La clave de la estrategia, el arte del poder implícito, consiste en comprender el poder de los contrarios, si tenemos en cuenta que somos una combinación de características contrarias: ferocidad y ternura, flexibilidad y decisión. Se puede amar y luchar al mismo tiempo, y se puede cambiar de estilo de juego en plena batalla, porque para una luchadora, que ama y que combina ferocidad con amabilidad, la colaboración polémica surge de forma casi natural.
La meta, pues, es afirmarse una misma sin recurrir a la ira ni a la compasión, crear una atmósfera psicológica en la que no compararse con los demás sino con una misma, porque el objetivo no es sobrepasar a los otros sino desarrollarse plenamente; ampliar la vida, nuestro círculo y nuestra mente, ya que los límites no sólo dejan a los demás fuera; también nos encierran a nosotras mismas.

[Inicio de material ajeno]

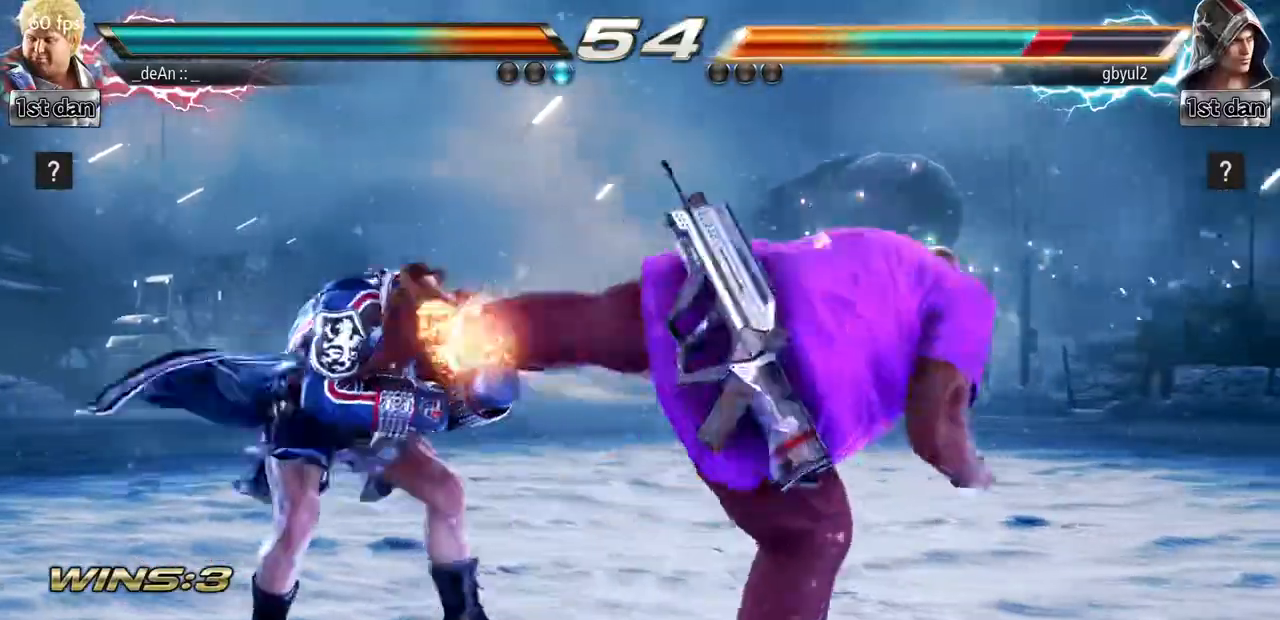
{"buttons": ["CIRCLE"], "left_stick": "center", "events": []}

Más que la competencia, la autoestima y la excelencia nacen del entusiasmo asociado al hecho de aprender y de lograr ampliar los límites personales; del placer asociado a la ejecución de una tarea, de la satisfacción de cooperar con otras personas, apreciarlas y recibir su aprecio.
¿Qué tiene que ver todo esto con la mujeres solas? Somos mujeres y cuanta mayor autonomía consigamos las mujeres más fácil será que las relaciones tengan una mejor calidad, que el estar sola no se asimile a un castigo o a un fracaso, y que independencia y libertad no sean para las mujeres solas sinónimos de soledad y exclusión.